A source privy to the meeting told our reporter that the airlines explained that they were working with the Nigerian Civil Aviation Authority (NCAA) for flight resumption and they have so far met over 75 per cent of requirements to restart operations.
The operators said the objective of providing palliatives to airlines and aviation agencies would not be actualised if the federal government uses the bailout to pursue the national carrier programme.
The report of the Nigeria’s Economic Stability Plan Committee, headed by the Vice President, Prof.

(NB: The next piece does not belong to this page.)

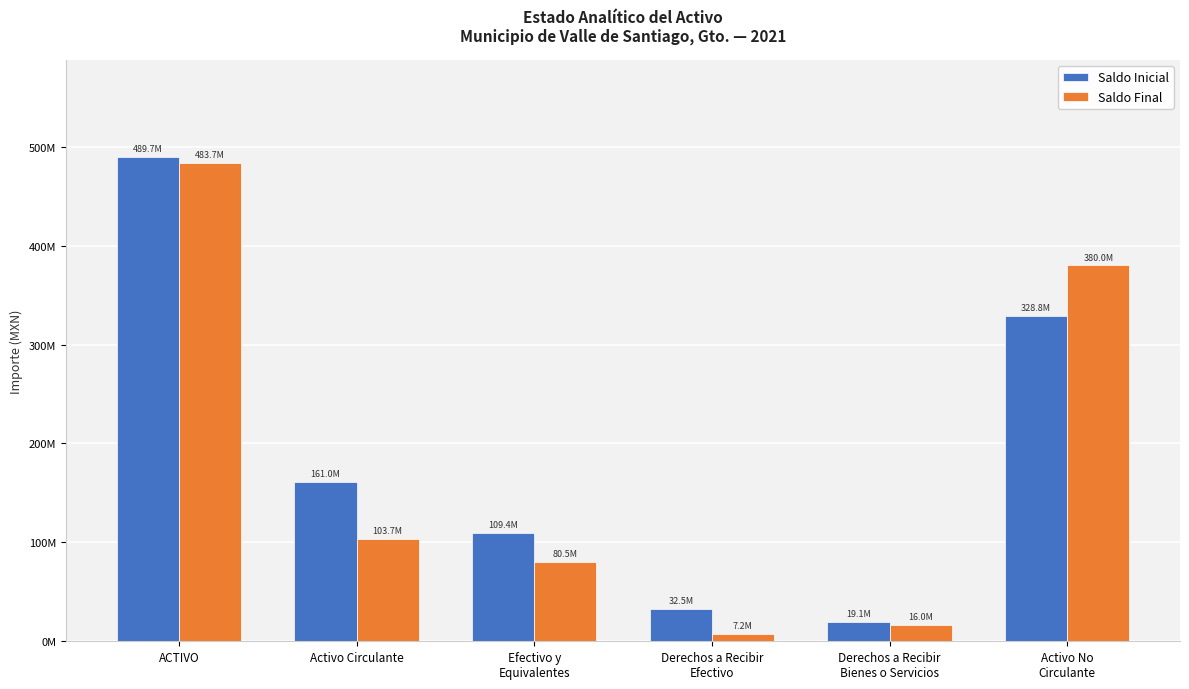

What is the greatest value displayed?

489747167.7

Yemi Osinbajo, had recommended that N27 billion be set aside to support airlines and aviation agencies, which have lost huge revenue since the closure of the nation’s airspace as part of efforts to combat the spread of COVID-19.
The committee noted that the sector has lost 90 per cent of its activities and about N21 billion monthly.
According to the report, the sector therefore needed to be provided with financial support where necessary “to ensure that the sector not just survives, but also sustains air connectivity to keep passenger traffic as well as supply lines for essential and cargo flights open.”
The report also said that “it is also proposed to fast-track the establishment of a private sector-driven national carrier to generate revenues and contribute to the GDP, while creating activity in the wider economy for suppliers, importers, exporters and manufacturers.”
But the airline operators listed what the industry needs to include improved airport facilities, aircraft maintenance facility, a leasing company that can make aircraft available for the operators and availability of aviation fuel at relatively lower cost.
Speaking on the issue, the Chief Executive Officer (CEO) of Aero Contractors, Captain Ado Sanusi, told our reporter at the weekend that what should be critical now is how to ensure the survival of aviation agencies, which have not earned any revenue since the airlines have not been flying.
Sanusi added that the government should also be concerned on how to sustain the operations of the airlines so that they would not lay off workers and not to start a national carrier.
He, however, noted that he supports a national carrier but the project would need time to actualise.
“There is no sincerity of purpose in all these. You gave airlines guidelines for resumption of flights, but you continue to adjust your timeline. The Ministry and PTF (Presidential Task Force) for COVID-19 decided on June 21. No airline gave any date, but if you really want airlines to resume operations, it is expected that you lift inter-state restriction because airlines cannot operate without lifting the restriction,” Sanusi said.
He noted that the national carrier will face the same problem the existing airlines are facing if it is going to operate in the same environment, which he said is characterised by dilapidated airport infrastructure, high cost of aviation fuel, absence of local maintenance facilities and other challenges.
“If the national carrier will operate in the same environment, it will face the same challenge. I don’t see the national carrier doing better. It may have more money and support from government, but those advantages will just enable it to last a little longer before it goes under,” he stated.
The CEO of Top Brass Aviation Limited, Captain Roland Iyayi, told our reporter that he did not support the national carrier because it would not support the immediate challenges facing the aviation sector.
He said the national carrier was not key to success as many of such airlines were not doing well globally.
On bailout, Iyayi said instead of giving cash to the airlines, the federal government should make aviation fuel available at cheaper cost, give airlines 24 months tax waiver, including landing and parking charges, and use the bailout to support aviation agencies, which have not been earning revenues since airlines stopped flying.
“It will also be good if government can give airlines the money as grants with long-term, single-digit interest rate. But some airlines just wanted cash, which I disagree with. I have also disagreed with the Minister of Aviation over the plan to set up a national carrier because I know it will not solve the immediate problem of air transport in the country. The minister wants to bring in 10 aircraft from Qatar Airways; but it will still face the problem other airlines in the country are facing; unless there is no level playing field. Government needs to dismantle the fuel marketers’ cartel, which sells aviation fuel at fixed prices not determined by market forces. In that way cost of aviation fuel will become cheaper for airlines,” Iyayi said.